Um dos maiores sucessos da carreira de Billie Holiday, diva absoluta do jazz, “Glad to Be Unhappy” é um hino atemporal (e agridoce) à “sofrência”, substantivo recém-criado pelo nossa sempre inventiva língua portuguesa, que veio ao mundo para rebatizar a boa e velha dor de cotovelo. Na canção, escrita pela dupla de geniais compositores norte-americanos Lorenz Hart e Richard Rodgers, a voz da cantora verte uma miríade de sentimentos, alguns contraditórios, ao assumir que se sente “feliz em estar infeliz”. Mas com o coração dilacerado, ainda que também destilando certa ironia e escárnio.
Em outro de seus clássicos absolutos, “I Get Along without You Very Well”, de Hoagy Carmichael e Jane Brown, Billie estraçalha os mais sensíveis como de hábito: “Eu esqueci de você, como eu deveria, é claro que eu esqueci / Exceto quando ouço o seu nome, ou a risada de alguém que é a mesma da sua”.
Sofrer de amor, quem nunca?
Neste arremate de 2015, um ano dos anos mais doídos da história recente em vários sentidos, a sofrência anda bastante em alta. O jornalista e escritor Ruy Castro está lançando, pela editora Companhia das Letras, A Noite do Meu Bem, espécie de prequel de seu best seller Chega de Saudade, livro-reportagem no qual conta a história da bossa nova, passando com especial atenção pelas trajetórias de dois de seus protagonistas, Tom Jobim e João Gilberto.
Em seu novo livro, Castro reverte um pouco o curso dos ponteiros do relógio, e resgata o samba-canção, gênero musical que cantava, para deleite dos românticos mais masoquistas, histórias de corações destroçados. O título da obra se remete à linda de doer composição de Dolores Duran, cuja letra termina com os seguintes versos: “Eu já nem sei se terei no olhar / Toda ternura que eu quero lhe dar.”
Haja dor!
Toda essa sofrência, também presente no “mundo que caiu e a fez ficar assim” da compositora e intérprete Maysa, dona de olhos que pareciam, segundo o poeta Manoel Bandeira, “dois oceanos não pacíficos”, encontra certa consonância nas canções da onipresente britânica Adele. Seu terceiro álbum, 25, lançado na última semana, está quebrando recordes da indústria fonográfica, apostando em canções do amor demais, como diria Tom Jobim em um de seus clássicos, gravado por Elizeth Cardoso no fim dos anos 1950.
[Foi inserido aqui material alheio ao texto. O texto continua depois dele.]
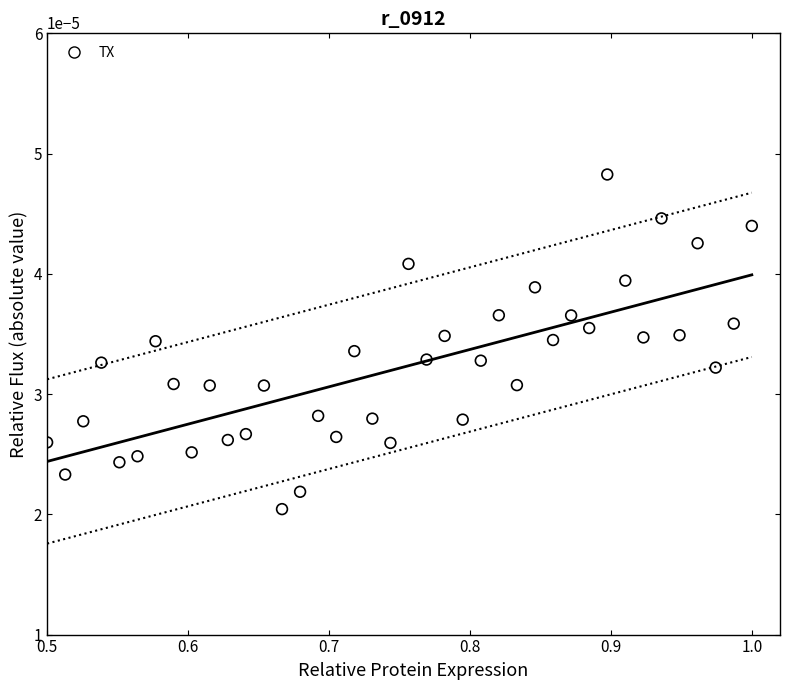

What is the range of X values (max minus min)?

0.5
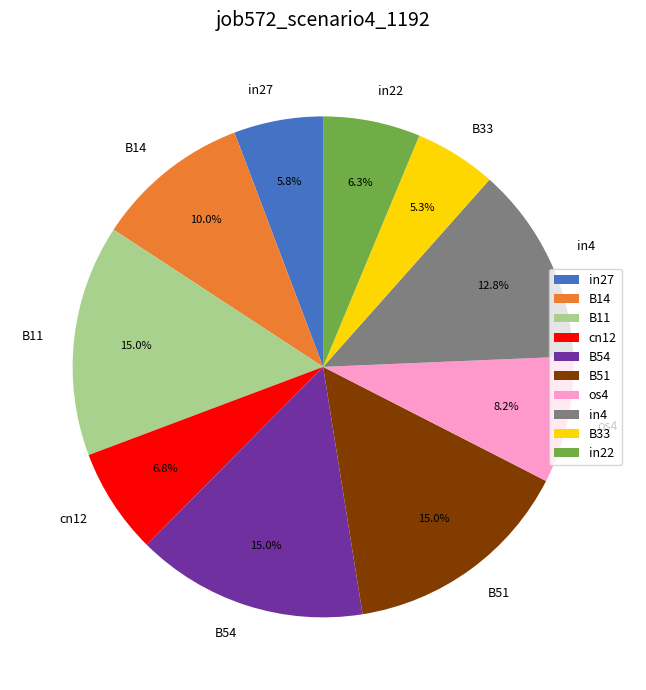

How many segments does this pie chart have?

10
Toda essa sofrência, também presente no ‘mundo que caiu e a fez ficar assim’ da compositora e intérprete Maysa, encontra certa consonância nas canções da onipresente britânica Adele.
Em um dos versos de “Hello”, já um mega hit planetário, a inglesa, também dona de olhos de ressaca, canta, com a voz embargada: “Eu esqueci como era antes do mundo cair aos nossos pés”. Será que ela andou ouvindo Maysa?